[Records for processing]
####################
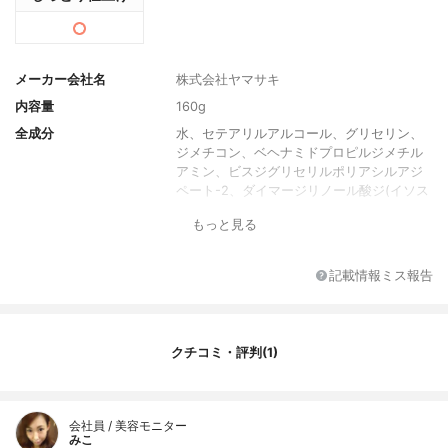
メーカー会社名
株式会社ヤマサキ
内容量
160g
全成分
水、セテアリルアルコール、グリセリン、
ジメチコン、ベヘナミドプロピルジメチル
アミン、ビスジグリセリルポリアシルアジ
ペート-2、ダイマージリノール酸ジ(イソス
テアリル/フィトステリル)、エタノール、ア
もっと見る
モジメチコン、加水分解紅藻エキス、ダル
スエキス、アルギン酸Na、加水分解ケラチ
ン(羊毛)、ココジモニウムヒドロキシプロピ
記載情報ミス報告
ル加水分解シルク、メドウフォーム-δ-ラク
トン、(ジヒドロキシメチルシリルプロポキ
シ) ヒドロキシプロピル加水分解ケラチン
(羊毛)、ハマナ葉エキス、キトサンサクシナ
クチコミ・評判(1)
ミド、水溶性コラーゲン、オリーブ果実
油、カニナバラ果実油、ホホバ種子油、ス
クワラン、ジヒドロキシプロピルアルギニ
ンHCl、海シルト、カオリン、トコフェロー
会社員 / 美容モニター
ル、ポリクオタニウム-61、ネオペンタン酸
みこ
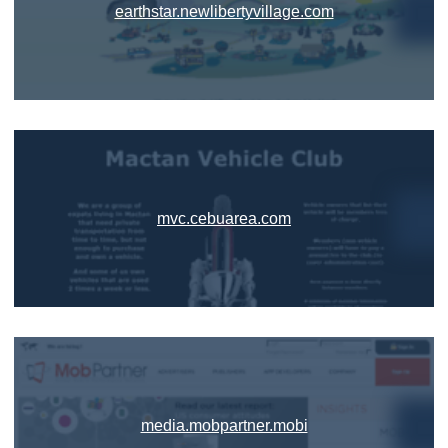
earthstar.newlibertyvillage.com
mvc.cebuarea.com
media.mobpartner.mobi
####################
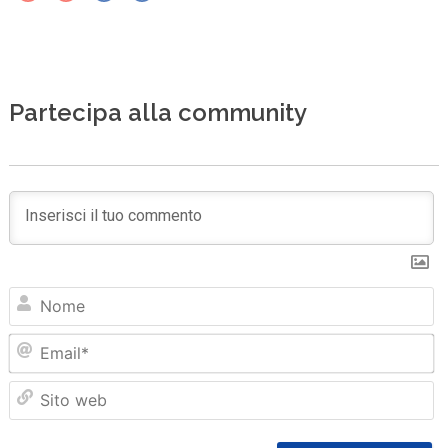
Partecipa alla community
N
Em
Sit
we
####################
[Exercise aim] Return exactly the lines of the material above, starting at the line containing "ペート-2、ダイマージリノール酸ジ(イソス" and finishing at the line containing "media.mobpartner.mobi", without any pictures.

[Your solution]
ペート-2、ダイマージリノール酸ジ(イソス
テアリル/フィトステリル)、エタノール、ア
もっと見る
モジメチコン、加水分解紅藻エキス、ダル
スエキス、アルギン酸Na、加水分解ケラチ
ン(羊毛)、ココジモニウムヒドロキシプロピ
記載情報ミス報告
ル加水分解シルク、メドウフォーム-δ-ラク
トン、(ジヒドロキシメチルシリルプロポキ
シ) ヒドロキシプロピル加水分解ケラチン
(羊毛)、ハマナ葉エキス、キトサンサクシナ
クチコミ・評判(1)
ミド、水溶性コラーゲン、オリーブ果実
油、カニナバラ果実油、ホホバ種子油、ス
クワラン、ジヒドロキシプロピルアルギニ
ンHCl、海シルト、カオリン、トコフェロー
会社員 / 美容モニター
ル、ポリクオタニウム-61、ネオペンタン酸
みこ
earthstar.newlibertyvillage.com
mvc.cebuarea.com
media.mobpartner.mobi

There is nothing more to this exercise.